• Task description: Where the line containing "Figure 5. UV-vis" appears below, begin there and reproduce each line exactly through the last one, omitting pictures.

• The data:
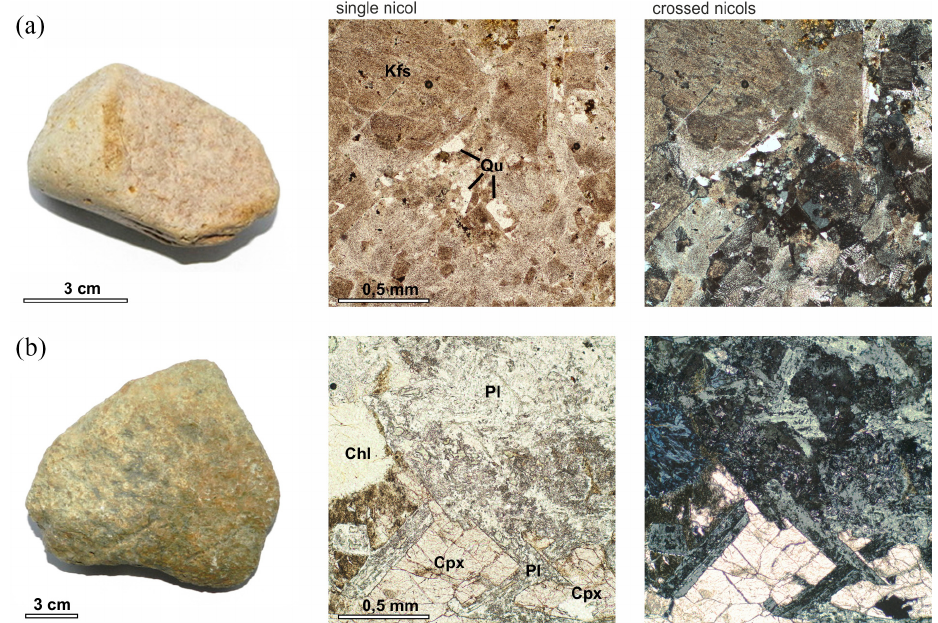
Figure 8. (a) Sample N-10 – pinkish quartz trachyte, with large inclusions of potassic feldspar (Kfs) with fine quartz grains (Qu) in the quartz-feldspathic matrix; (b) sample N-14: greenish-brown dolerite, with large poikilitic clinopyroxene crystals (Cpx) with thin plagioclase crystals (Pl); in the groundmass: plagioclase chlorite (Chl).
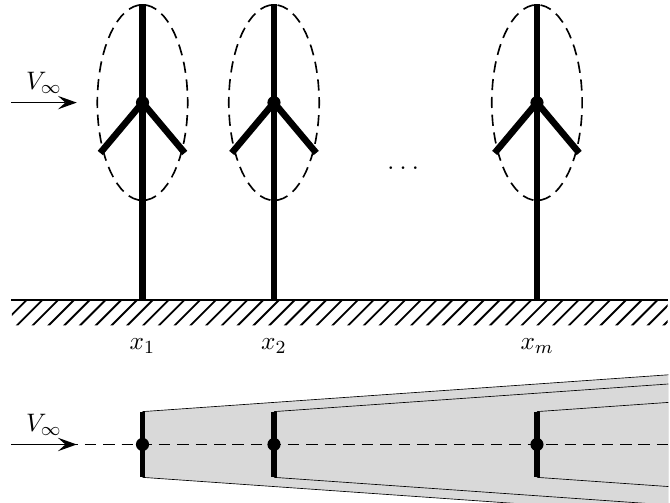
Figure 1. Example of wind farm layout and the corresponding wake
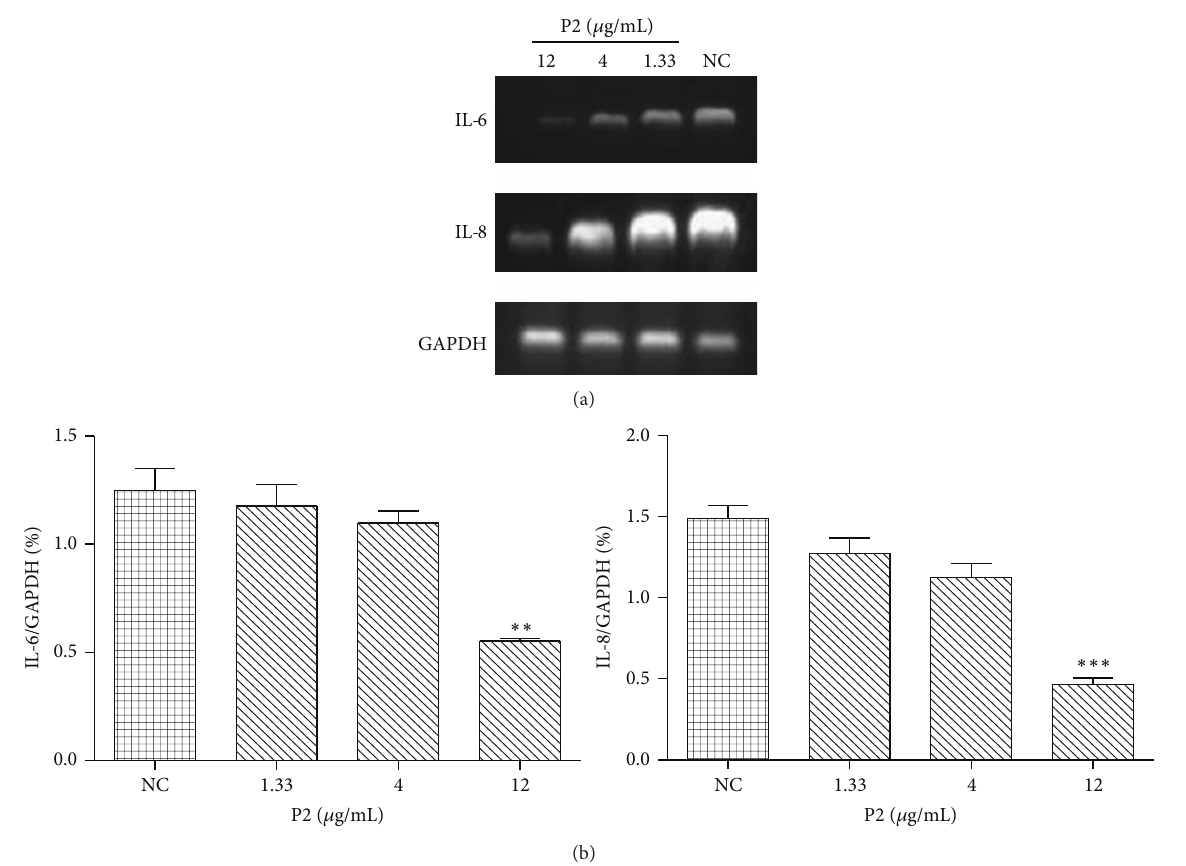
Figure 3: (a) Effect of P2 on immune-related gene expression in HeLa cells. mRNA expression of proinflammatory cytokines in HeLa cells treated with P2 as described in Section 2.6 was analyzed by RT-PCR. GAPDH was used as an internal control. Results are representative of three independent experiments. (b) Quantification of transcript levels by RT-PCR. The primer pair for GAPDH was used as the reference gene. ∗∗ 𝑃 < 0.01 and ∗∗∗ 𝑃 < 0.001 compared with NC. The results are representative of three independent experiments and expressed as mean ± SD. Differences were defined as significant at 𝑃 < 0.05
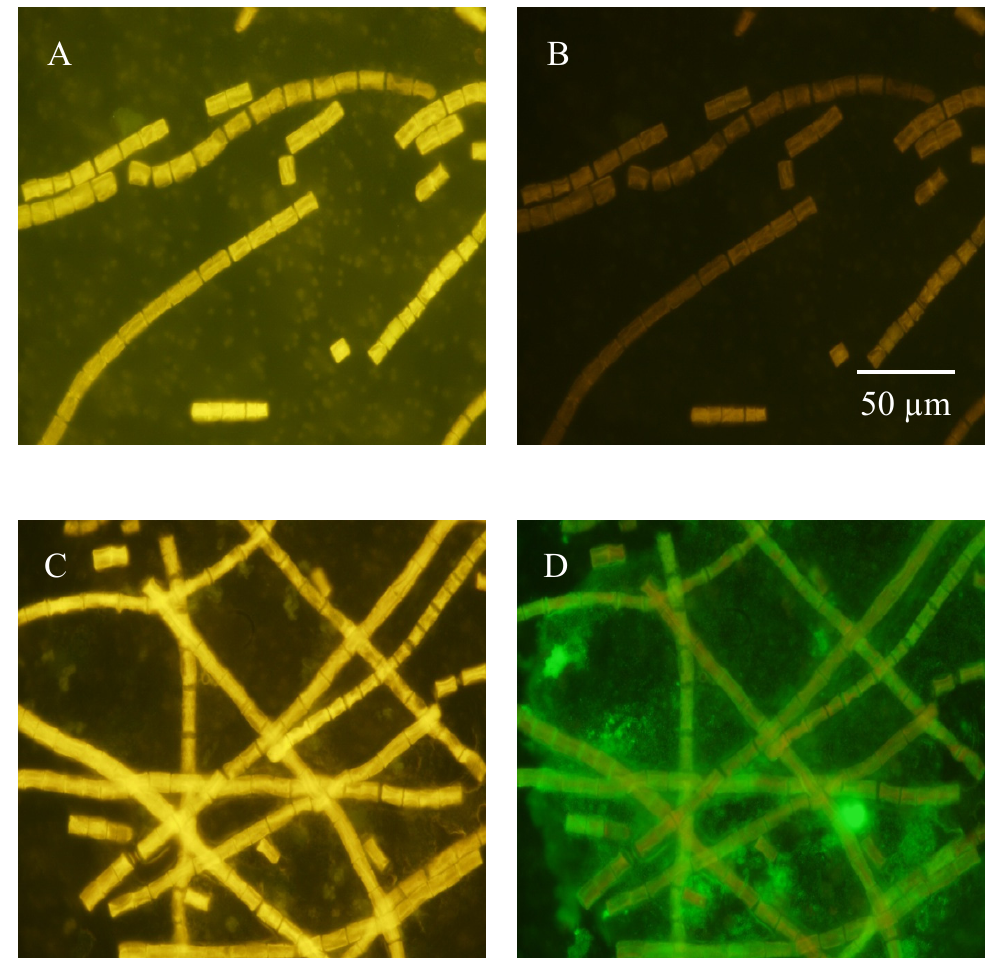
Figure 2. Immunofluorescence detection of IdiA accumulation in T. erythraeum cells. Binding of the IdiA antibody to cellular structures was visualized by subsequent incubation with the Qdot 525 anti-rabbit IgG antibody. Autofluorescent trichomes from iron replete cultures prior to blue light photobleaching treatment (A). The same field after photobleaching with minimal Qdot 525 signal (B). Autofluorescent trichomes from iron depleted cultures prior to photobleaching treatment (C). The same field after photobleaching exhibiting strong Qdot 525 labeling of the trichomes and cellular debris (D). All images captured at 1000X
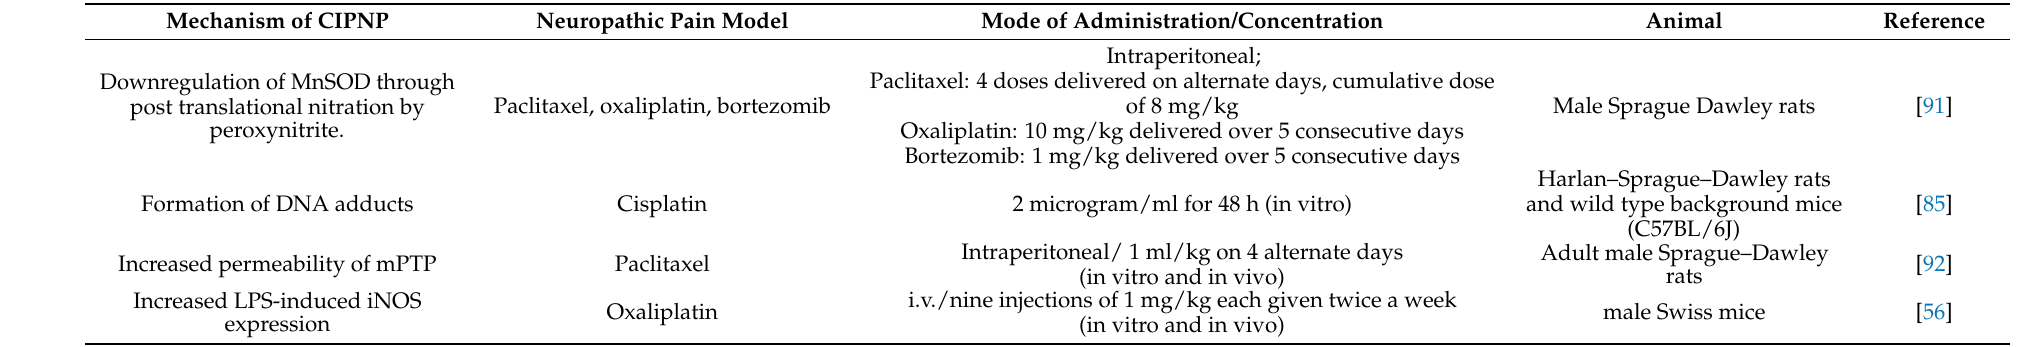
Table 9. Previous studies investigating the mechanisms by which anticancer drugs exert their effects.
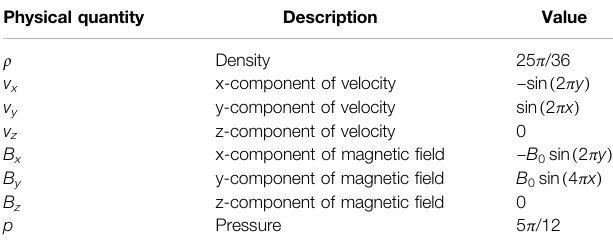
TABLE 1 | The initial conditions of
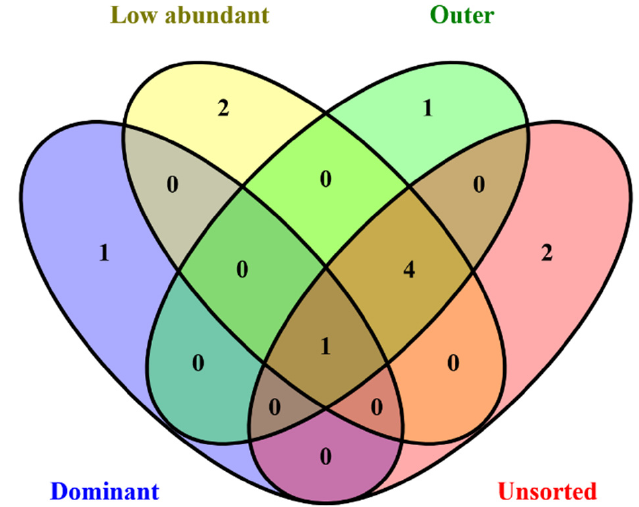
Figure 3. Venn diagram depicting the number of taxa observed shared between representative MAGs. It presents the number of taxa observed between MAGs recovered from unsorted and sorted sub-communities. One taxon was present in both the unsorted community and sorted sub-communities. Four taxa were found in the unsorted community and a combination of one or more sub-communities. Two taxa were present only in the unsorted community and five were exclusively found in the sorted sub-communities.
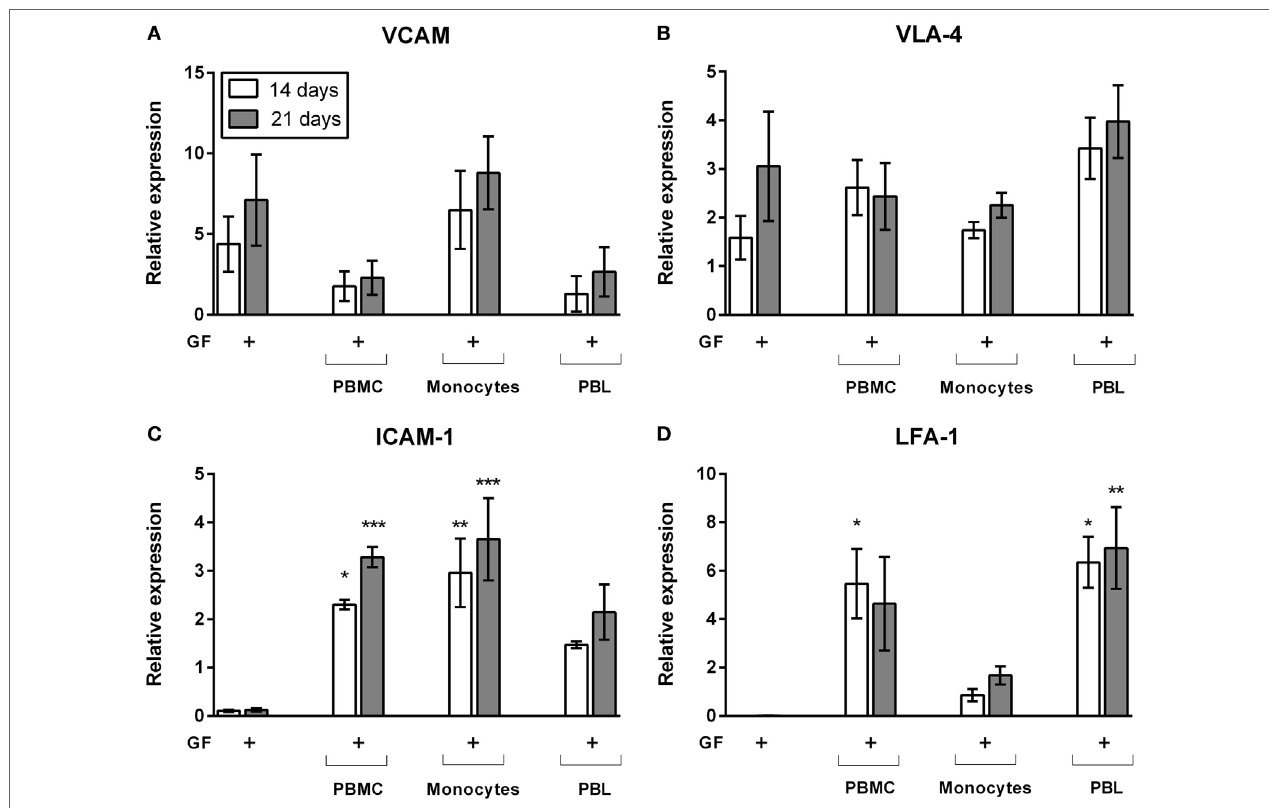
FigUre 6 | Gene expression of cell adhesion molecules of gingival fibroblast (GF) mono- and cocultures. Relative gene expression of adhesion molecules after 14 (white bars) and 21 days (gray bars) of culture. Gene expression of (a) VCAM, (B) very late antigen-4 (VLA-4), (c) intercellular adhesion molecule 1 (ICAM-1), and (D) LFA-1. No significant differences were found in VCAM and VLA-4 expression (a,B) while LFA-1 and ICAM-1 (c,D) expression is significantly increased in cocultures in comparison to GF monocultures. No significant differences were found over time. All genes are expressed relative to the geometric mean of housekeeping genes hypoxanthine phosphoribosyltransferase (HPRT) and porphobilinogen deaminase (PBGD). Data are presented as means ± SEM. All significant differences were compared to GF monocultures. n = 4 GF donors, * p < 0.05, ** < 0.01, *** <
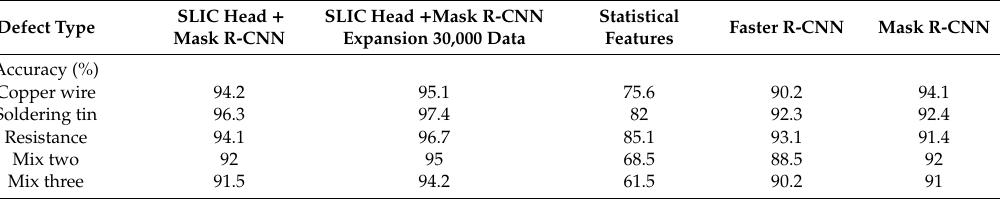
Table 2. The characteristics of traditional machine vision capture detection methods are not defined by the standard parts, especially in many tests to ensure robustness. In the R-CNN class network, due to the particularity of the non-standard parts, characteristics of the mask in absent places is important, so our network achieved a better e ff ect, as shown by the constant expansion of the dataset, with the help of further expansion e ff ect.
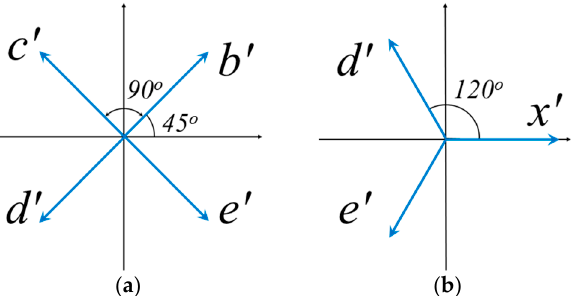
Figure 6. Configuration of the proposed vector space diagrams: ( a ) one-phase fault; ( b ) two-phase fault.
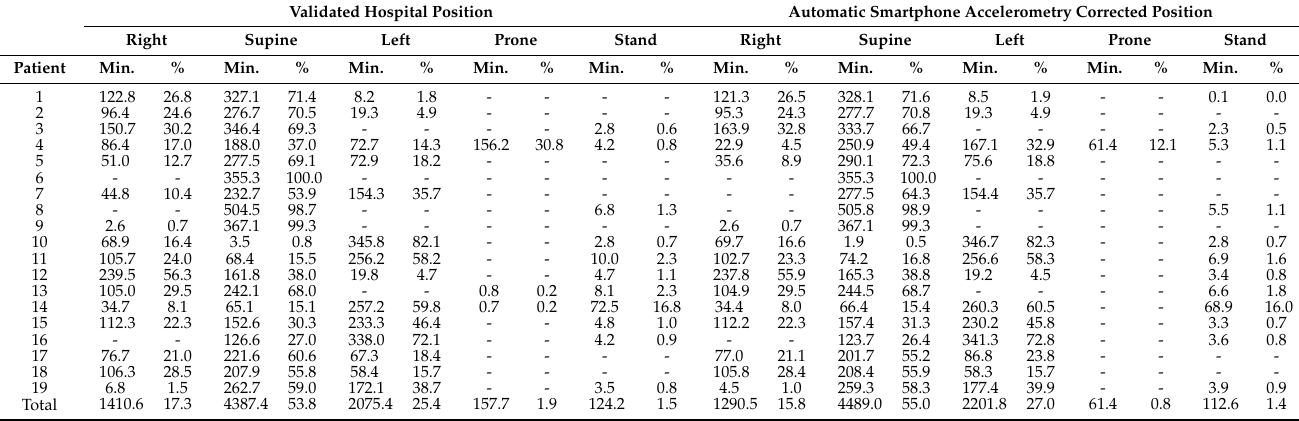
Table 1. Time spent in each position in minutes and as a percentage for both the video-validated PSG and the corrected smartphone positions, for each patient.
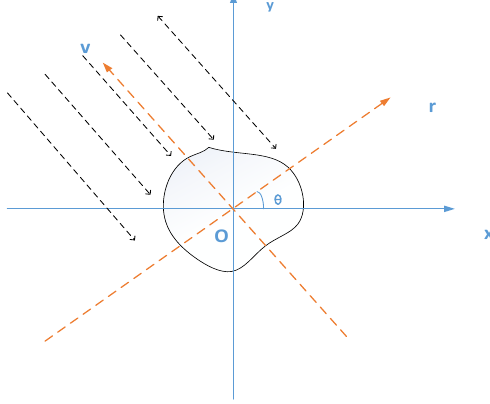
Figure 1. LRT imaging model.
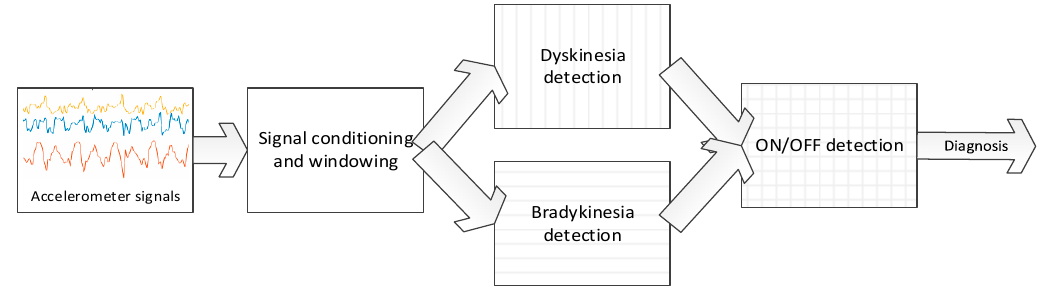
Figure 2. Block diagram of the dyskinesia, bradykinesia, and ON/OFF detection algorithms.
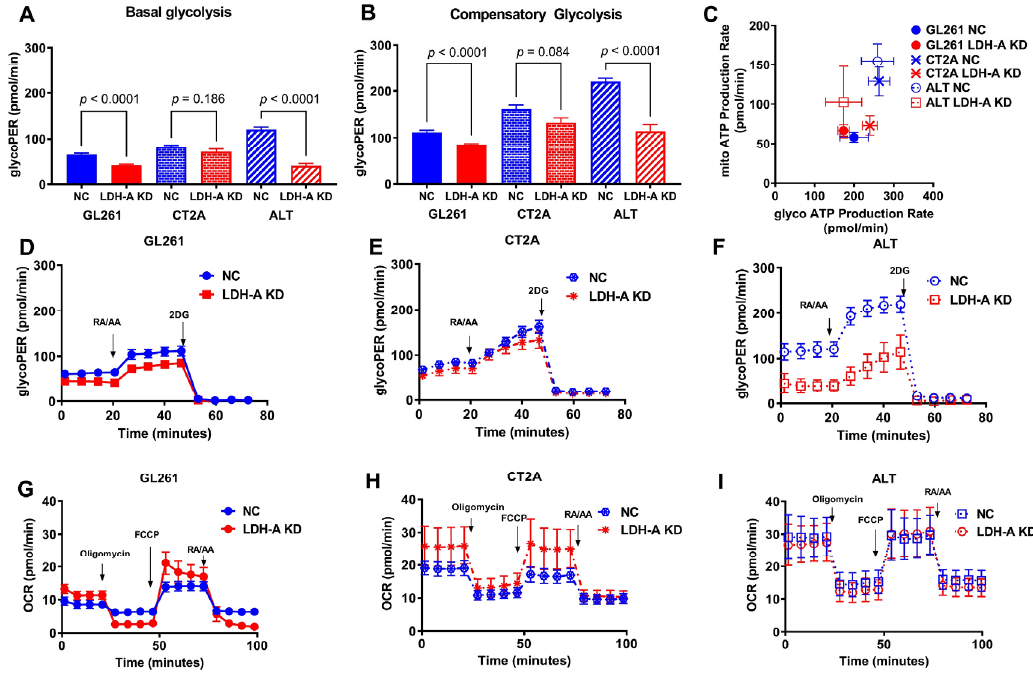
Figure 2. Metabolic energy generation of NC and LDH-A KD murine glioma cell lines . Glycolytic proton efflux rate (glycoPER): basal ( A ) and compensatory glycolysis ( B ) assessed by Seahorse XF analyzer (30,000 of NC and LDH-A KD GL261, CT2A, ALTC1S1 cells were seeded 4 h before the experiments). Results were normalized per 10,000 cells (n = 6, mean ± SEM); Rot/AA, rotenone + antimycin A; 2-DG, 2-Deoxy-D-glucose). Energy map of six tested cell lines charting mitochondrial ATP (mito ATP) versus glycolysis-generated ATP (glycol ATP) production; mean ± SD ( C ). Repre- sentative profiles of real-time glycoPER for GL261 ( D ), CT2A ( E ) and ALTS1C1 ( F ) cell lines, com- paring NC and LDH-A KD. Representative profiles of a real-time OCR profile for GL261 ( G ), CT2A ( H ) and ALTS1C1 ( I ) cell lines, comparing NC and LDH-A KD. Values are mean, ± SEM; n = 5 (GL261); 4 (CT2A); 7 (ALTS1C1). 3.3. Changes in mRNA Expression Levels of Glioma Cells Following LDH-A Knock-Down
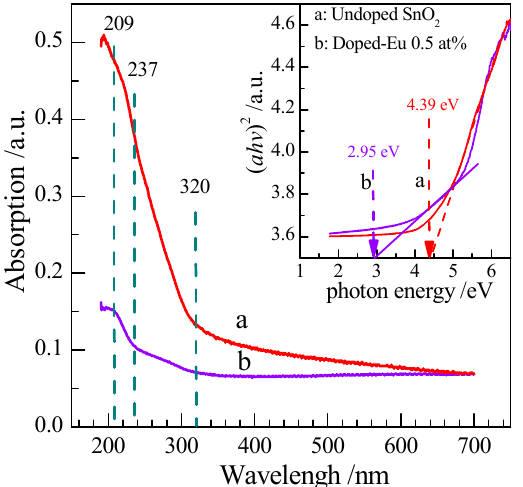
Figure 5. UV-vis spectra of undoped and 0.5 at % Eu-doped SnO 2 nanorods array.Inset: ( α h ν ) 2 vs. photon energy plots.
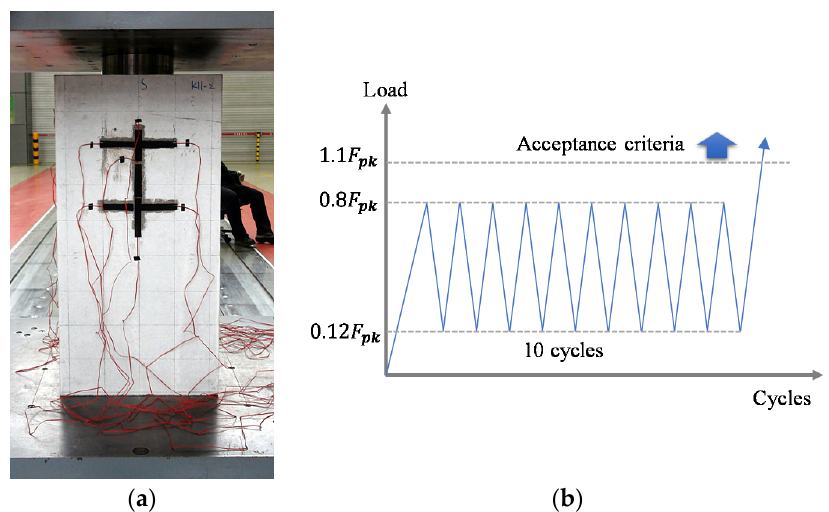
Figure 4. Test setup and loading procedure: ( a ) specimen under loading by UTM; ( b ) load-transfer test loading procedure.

• Exercise solution:
Figure 5. UV-vis spectra of undoped and 0.5 at % Eu-doped SnO 2 nanorods array.Inset: ( α h ν ) 2 vs. photon energy plots.
Figure 4. Test setup and loading procedure: ( a ) specimen under loading by UTM; ( b ) load-transfer test loading procedure.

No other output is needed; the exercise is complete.